> **WHAT TO PRODUCE**:
When a line in the listing below contains the word "marketing", return a copy of that line.

> **DATA FOR REVIEW**:

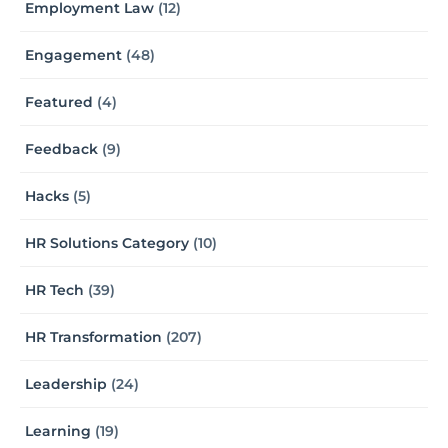
Employment Law
(12)
Engagement
(48)
Featured
(4)
Feedback
(9)
Hacks
(5)
HR Solutions Category
(10)
HR Tech
(39)
HR Transformation
(207)
Leadership
(24)
Learning
(19)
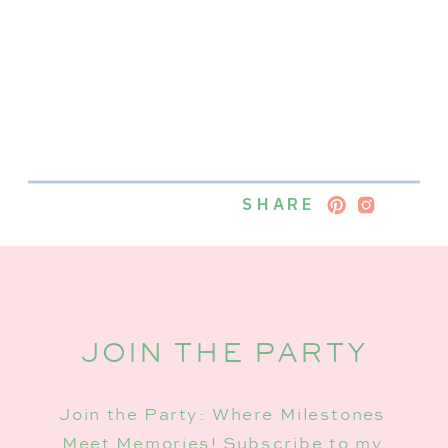
SHARE
JOIN THE PARTY
Join the Party: Where Milestones
Meet Memories! Subscribe to my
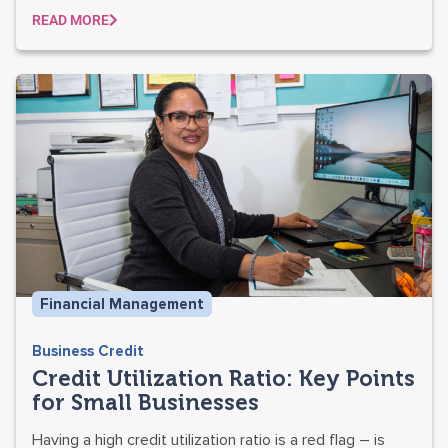
READ MORE
Financial Management
Business Credit
Credit Utilization Ratio: Key Points
for Small Businesses
Having a high credit utilization ratio is a red flag – is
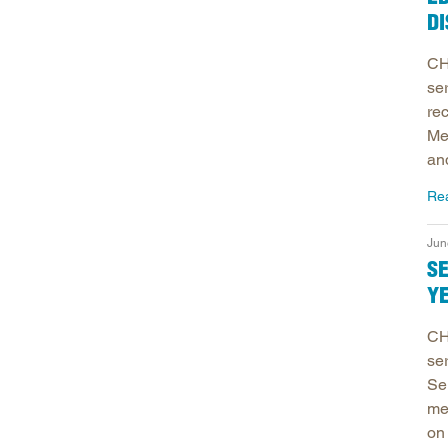
DI
CH
se
re
Me
an
Re
Jun
S
Y
CH
se
Se
me
on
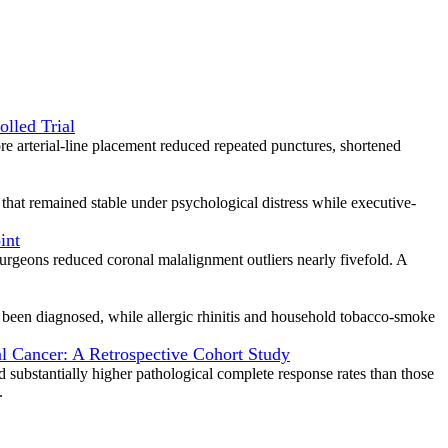
lled Trial
e arterial-line placement reduced repeated punctures, shortened
k that remained stable under psychological distress while executive-
int
 surgeons reduced coronal malalignment outliers nearly fivefold. A
er been diagnosed, while allergic rhinitis and household tobacco-smoke
 Cancer: A Retrospective Cohort Study
substantially higher pathological complete response rates than those
.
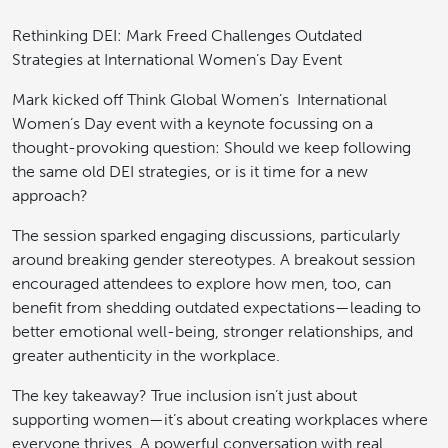
Rethinking DEI: Mark Freed Challenges Outdated
Strategies at International Women’s Day Event
Mark kicked off Think Global Women’s International
Women’s Day event with a keynote focussing on a
thought-provoking question: Should we keep following
the same old DEI strategies, or is it time for a new
approach?
The session sparked engaging discussions, particularly
around breaking gender stereotypes. A breakout session
encouraged attendees to explore how men, too, can
benefit from shedding outdated expectations—leading to
better emotional well-being, stronger relationships, and
greater authenticity in the workplace.
The key takeaway? True inclusion isn’t just about
supporting women—it’s about creating workplaces where
everyone thrives. A powerful conversation with real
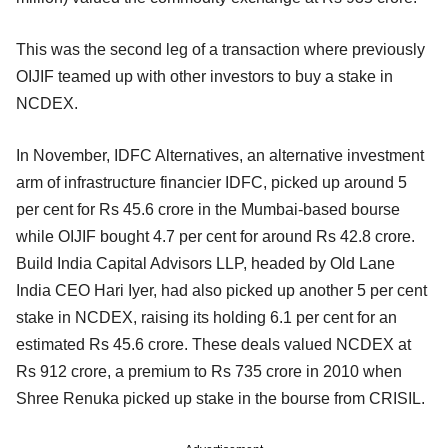
This was the second leg of a transaction where previously
OIJIF teamed up with other investors to buy a stake in
NCDEX.
In November, IDFC Alternatives, an alternative investment
arm of infrastructure financier IDFC, picked up around 5
per cent for Rs 45.6 crore in the Mumbai-based bourse
while OIJIF bought 4.7 per cent for around Rs 42.8 crore.
Build India Capital Advisors LLP, headed by Old Lane
India CEO Hari Iyer, had also picked up another 5 per cent
stake in NCDEX, raising its holding 6.1 per cent for an
estimated Rs 45.6 crore. These deals valued NCDEX at
Rs 912 crore, a premium to Rs 735 crore in 2010 when
Shree Renuka picked up stake in the bourse from CRISIL.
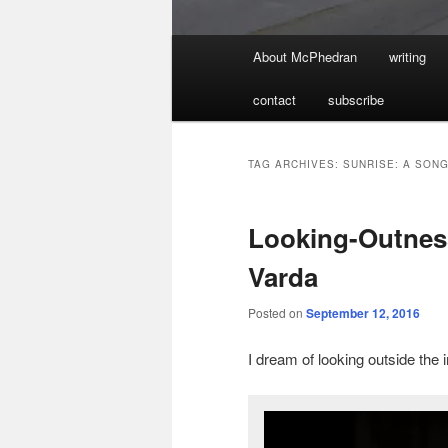
Main
About McPhedran
writing
menu
contact
subscribe
TAG ARCHIVES:
SUNRISE: A SON
Looking-Outness
Varda
Posted on
September 12, 2016
I dream of looking outside the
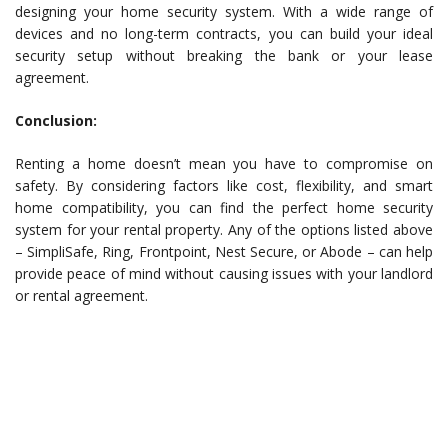
designing your home security system. With a wide range of
devices and no long-term contracts, you can build your ideal
security setup without breaking the bank or your lease
agreement.
Conclusion:
Renting a home doesn’t mean you have to compromise on
safety. By considering factors like cost, flexibility, and smart
home compatibility, you can find the perfect home security
system for your rental property. Any of the options listed above
– SimpliSafe, Ring, Frontpoint, Nest Secure, or Abode – can help
provide peace of mind without causing issues with your landlord
or rental agreement.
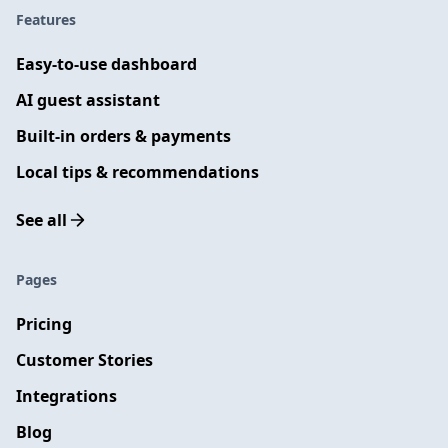
Features
Easy-to-use dashboard
AI guest assistant
Built-in orders & payments
Local tips & recommendations
See all
Pages
Pricing
Customer Stories
Integrations
Blog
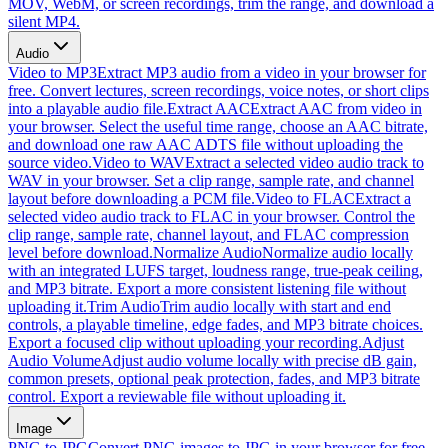
MOV, WebM, or screen recordings, trim the range, and download a
silent MP4.
Audio
Video to MP3
Extract MP3 audio from a video in your browser for
free. Convert lectures, screen recordings, voice notes, or short clips
into a playable audio file.
Extract AAC
Extract AAC from video in
your browser. Select the useful time range, choose an AAC bitrate,
and download one raw AAC ADTS file without uploading the
source video.
Video to WAV
Extract a selected video audio track to
WAV in your browser. Set a clip range, sample rate, and channel
layout before downloading a PCM file.
Video to FLAC
Extract a
selected video audio track to FLAC in your browser. Control the
clip range, sample rate, channel layout, and FLAC compression
level before download.
Normalize Audio
Normalize audio locally
with an integrated LUFS target, loudness range, true-peak ceiling,
and MP3 bitrate. Export a more consistent listening file without
uploading it.
Trim Audio
Trim audio locally with start and end
controls, a playable timeline, edge fades, and MP3 bitrate choices.
Export a focused clip without uploading your recording.
Adjust
Audio Volume
Adjust audio volume locally with precise dB gain,
common presets, optional peak protection, fades, and MP3 bitrate
control. Export a reviewable file without uploading it.
Image
PNG to JPG
Convert PNG images to JPG in your browser for free.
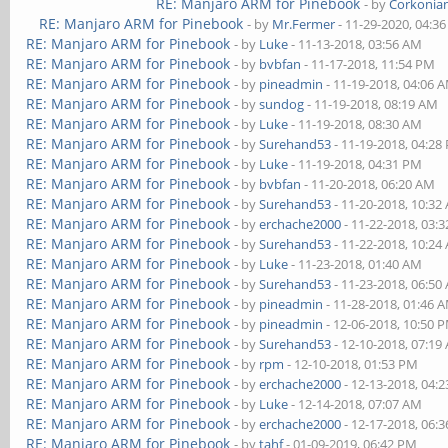
RE: Manjaro ARM for Pinebook
- by
Corkonia
RE: Manjaro ARM for Pinebook
- by
Mr.Fermer
- 11-29-2020, 04:3
RE: Manjaro ARM for Pinebook
- by
Luke
- 11-13-2018, 03:56 AM
RE: Manjaro ARM for Pinebook
- by
bvbfan
- 11-17-2018, 11:54 PM
RE: Manjaro ARM for Pinebook
- by
pineadmin
- 11-19-2018, 04:06 
RE: Manjaro ARM for Pinebook
- by
sundog
- 11-19-2018, 08:19 AM
RE: Manjaro ARM for Pinebook
- by
Luke
- 11-19-2018, 08:30 AM
RE: Manjaro ARM for Pinebook
- by
Surehand53
- 11-19-2018, 04:28
RE: Manjaro ARM for Pinebook
- by
Luke
- 11-19-2018, 04:31 PM
RE: Manjaro ARM for Pinebook
- by
bvbfan
- 11-20-2018, 06:20 AM
RE: Manjaro ARM for Pinebook
- by
Surehand53
- 11-20-2018, 10:32
RE: Manjaro ARM for Pinebook
- by
erchache2000
- 11-22-2018, 03:
RE: Manjaro ARM for Pinebook
- by
Surehand53
- 11-22-2018, 10:24
RE: Manjaro ARM for Pinebook
- by
Luke
- 11-23-2018, 01:40 AM
RE: Manjaro ARM for Pinebook
- by
Surehand53
- 11-23-2018, 06:50
RE: Manjaro ARM for Pinebook
- by
pineadmin
- 11-28-2018, 01:46 
RE: Manjaro ARM for Pinebook
- by
pineadmin
- 12-06-2018, 10:50 
RE: Manjaro ARM for Pinebook
- by
Surehand53
- 12-10-2018, 07:19
RE: Manjaro ARM for Pinebook
- by
rpm
- 12-10-2018, 01:53 PM
RE: Manjaro ARM for Pinebook
- by
erchache2000
- 12-13-2018, 04:
RE: Manjaro ARM for Pinebook
- by
Luke
- 12-14-2018, 07:07 AM
RE: Manjaro ARM for Pinebook
- by
erchache2000
- 12-17-2018, 06:
RE: Manjaro ARM for Pinebook
- by
tahf
- 01-09-2019, 06:42 PM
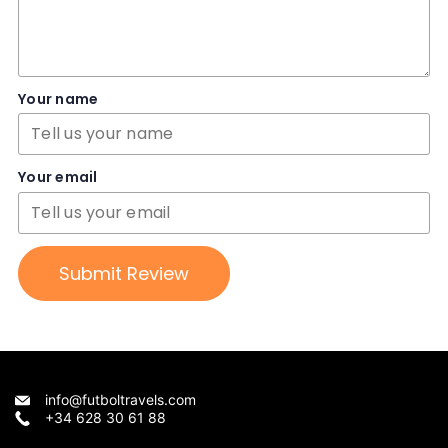
Your name
Your email
Submit Review
info@futboltravels.com
+34 628 30 61 88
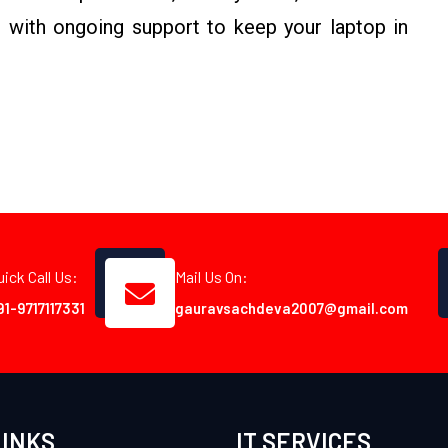
 with ongoing support to keep your laptop in
uick Call Us:
Mail Us On:
91-9717117331
gauravsachdeva2007@gmail.com
LINKS
IT SERVICES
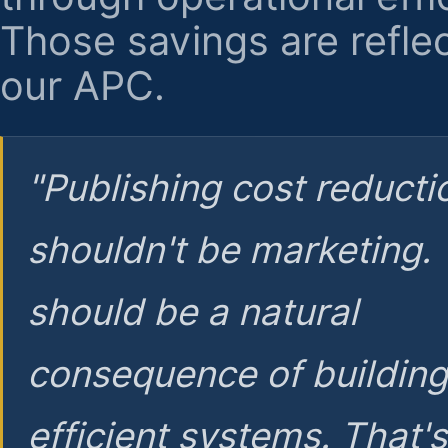
Those savings are reflec
our APC.
"Publishing cost reducti
shouldn't be marketing.
should be a natural
consequence of buildin
efficient systems. That'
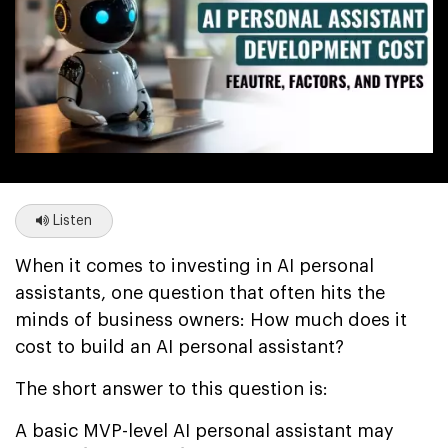
Listen
When it comes to investing in AI personal
assistants, one question that often hits the
minds of business owners: How much does it
cost to build an AI personal assistant?
The short answer to this question is:
A basic MVP-level AI personal assistant may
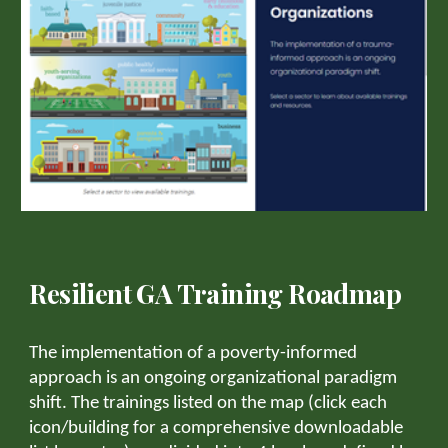
Resilient GA Training Roadmap
The implementation of a poverty-informed
approach is an ongoing organizational paradigm
shift. The trainings listed on the map (click each
icon/building for a comprehensive downloadable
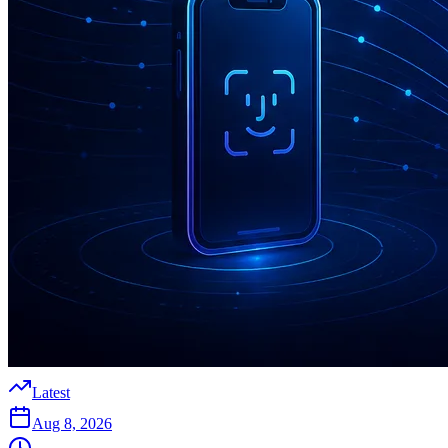
Latest
Aug 8, 2026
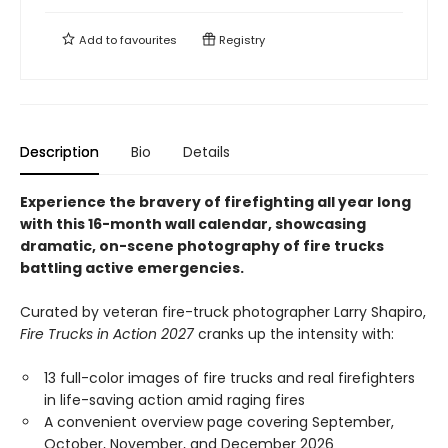
Add to
favourites
Registry
Description
Bio
Details
Experience the bravery of firefighting all year long
with this 16-month wall calendar, showcasing
dramatic, on-scene photography of fire trucks
battling active emergencies.
Curated by veteran fire-truck photographer Larry Shapiro,
Fire Trucks in Action 2027
cranks up the intensity with:
13 full-color images of fire trucks and real firefighters
in life-saving action amid raging fires
A convenient overview page covering September,
October, November, and December 2026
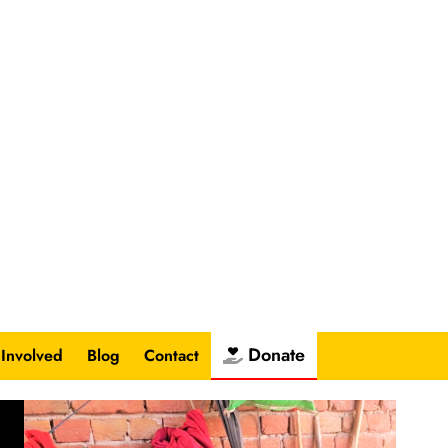
Donate
 Involved
Blog
Contact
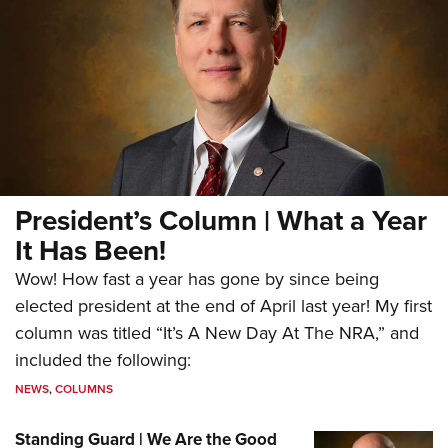
President’s Column | What a Year
It Has Been!
Wow! How fast a year has gone by since being
elected president at the end of April last year! My first
column was titled “It’s A New Day At The NRA,” and
included the following:
NEWS
,
COLUMNS
Standing Guard | We Are the Good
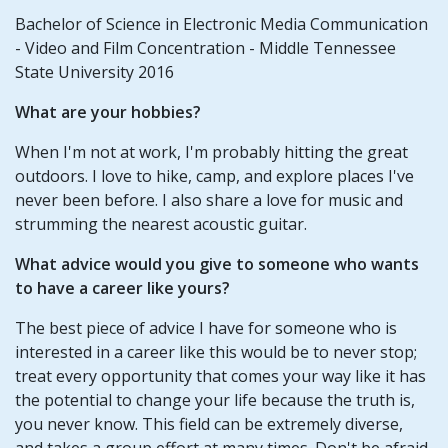
Bachelor of Science in Electronic Media Communication
- Video and Film Concentration - Middle Tennessee
State University 2016
What are your hobbies?
When I'm not at work, I'm probably hitting the great
outdoors. I love to hike, camp, and explore places I've
never been before. I also share a love for music and
strumming the nearest acoustic guitar.
What advice would you give to someone who wants
to have a career like yours?
The best piece of advice I have for someone who is
interested in a career like this would be to never stop;
treat every opportunity that comes your way like it has
the potential to change your life because the truth is,
you never know. This field can be extremely diverse,
and takes a group effort at many times. Don't be afraid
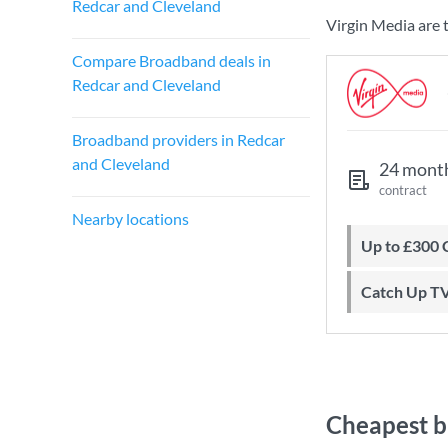
Redcar and Cleveland
Virgin Media are 
Compare Broadband deals in
Redcar and Cleveland
Broadband providers in Redcar
and Cleveland
24 mont
contract
Nearby locations
Up to £300
Catch Up T
Cheapest b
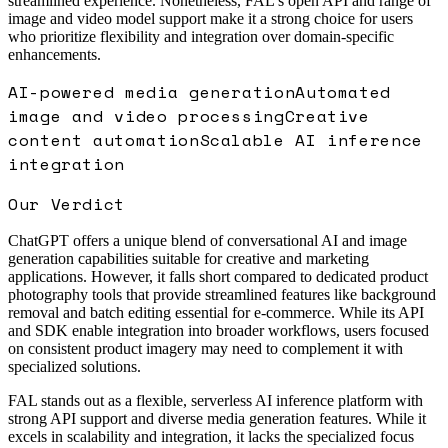
streamlined experience. Nonetheless, FAL’s open API and range of
image and video model support make it a strong choice for users
who prioritize flexibility and integration over domain-specific
enhancements.
AI-powered media generation
Automated
image and video processing
Creative
content automation
Scalable AI inference
integration
Our Verdict
ChatGPT offers a unique blend of conversational AI and image
generation capabilities suitable for creative and marketing
applications. However, it falls short compared to dedicated product
photography tools that provide streamlined features like background
removal and batch editing essential for e-commerce. While its API
and SDK enable integration into broader workflows, users focused
on consistent product imagery may need to complement it with
specialized solutions.
FAL stands out as a flexible, serverless AI inference platform with
strong API support and diverse media generation features. While it
excels in scalability and integration, it lacks the specialized focus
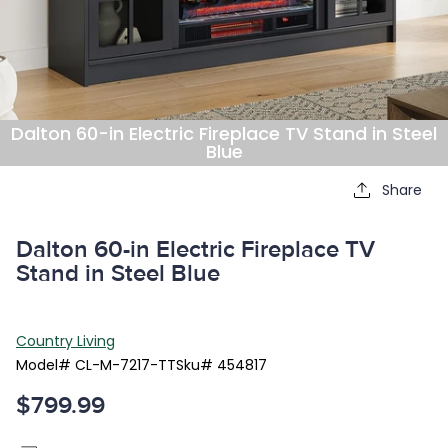
Dalton 60-in Electric Fireplace TV Stand in Steel
Blue
Share
Dalton 60-in Electric Fireplace TV
Stand in Steel Blue
Country Living
Model#
CL-M-7217-TT
Sku#
454817
$799.99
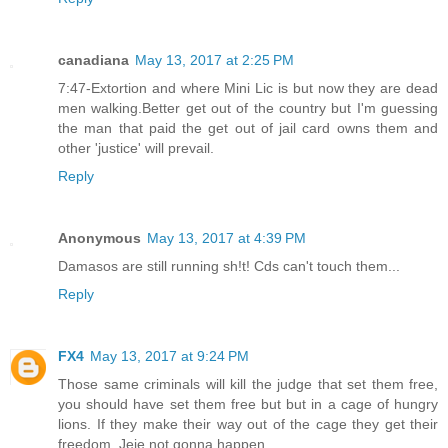
canadiana
May 13, 2017 at 2:25 PM
7:47-Extortion and where Mini Lic is but now they are dead
men walking.Better get out of the country but I'm guessing
the man that paid the get out of jail card owns them and
other 'justice' will prevail.
Reply
Anonymous
May 13, 2017 at 4:39 PM
Damasos are still running sh!t! Cds can't touch them...
Reply
FX4
May 13, 2017 at 9:24 PM
Those same criminals will kill the judge that set them free,
you should have set them free but but in a cage of hungry
lions. If they make their way out of the cage they get their
freedom. Jeje not gonna happen.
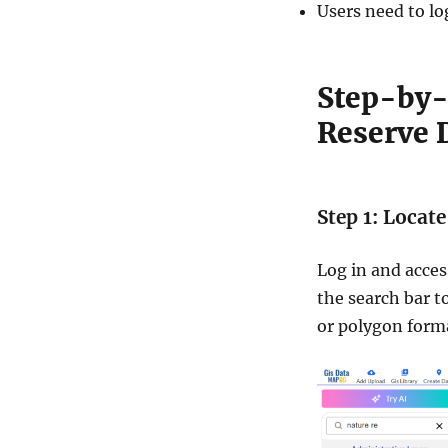
Users need to lo
Step-by-
Reserve 
Step 1: Locat
Log in and acces
the search bar to
or polygon forma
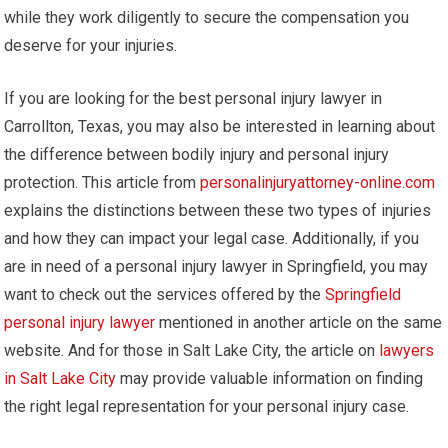
while they work diligently to secure the compensation you
deserve for your injuries.
If you are looking for the best personal injury lawyer in
Carrollton, Texas, you may also be interested in learning about
the difference between bodily injury and personal injury
protection. This article from
personalinjuryattorney-online.com
explains the distinctions between these two types of injuries
and how they can impact your legal case. Additionally, if you
are in need of a personal injury lawyer in Springfield, you may
want to check out the services offered by the
Springfield
personal injury lawyer
mentioned in another article on the same
website. And for those in Salt Lake City, the article on
lawyers
in Salt Lake City
may provide valuable information on finding
the right legal representation for your personal injury case.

> **SOLUTION FOR THIS TASK**:
shouldn't be marketing.
generation capabilities suitable for creative and marketing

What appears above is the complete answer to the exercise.